### ENTRIES SUPPLIED ###

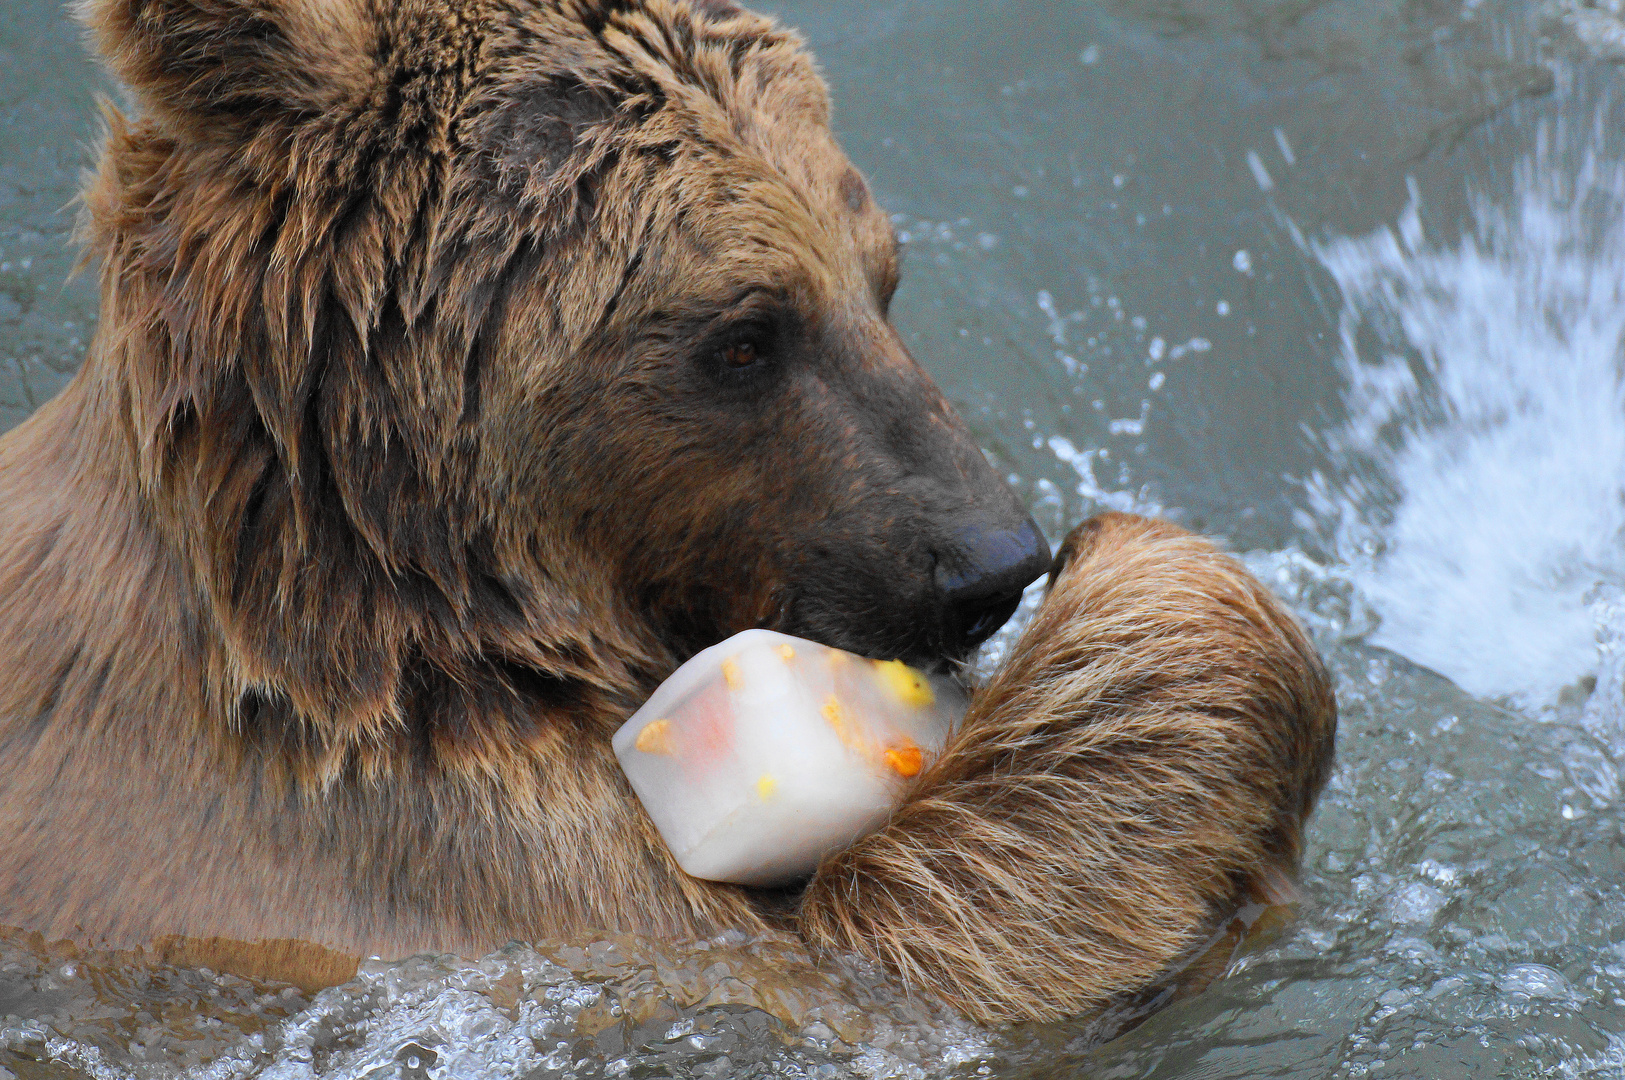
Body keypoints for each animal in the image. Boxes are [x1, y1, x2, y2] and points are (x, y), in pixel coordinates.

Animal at [0, 0, 1332, 1026]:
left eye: (881, 275)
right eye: (743, 335)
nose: (989, 564)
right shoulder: (432, 870)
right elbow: (898, 958)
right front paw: (1165, 590)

###

__WHAT THE TASK REQUIRES__:
Repeat the listing above exactly, with no pictures.

__RESULT BELOW__:
Body keypoints for each animal in the image. Boxes are [x1, y1, x2, y2] and points are (x, y), in pixel coordinates.

Animal at [0, 0, 1332, 1026]:
left eye: (881, 275)
right eye: (743, 335)
nose: (989, 564)
right shoulder: (432, 870)
right elbow: (898, 958)
right front paw: (1165, 590)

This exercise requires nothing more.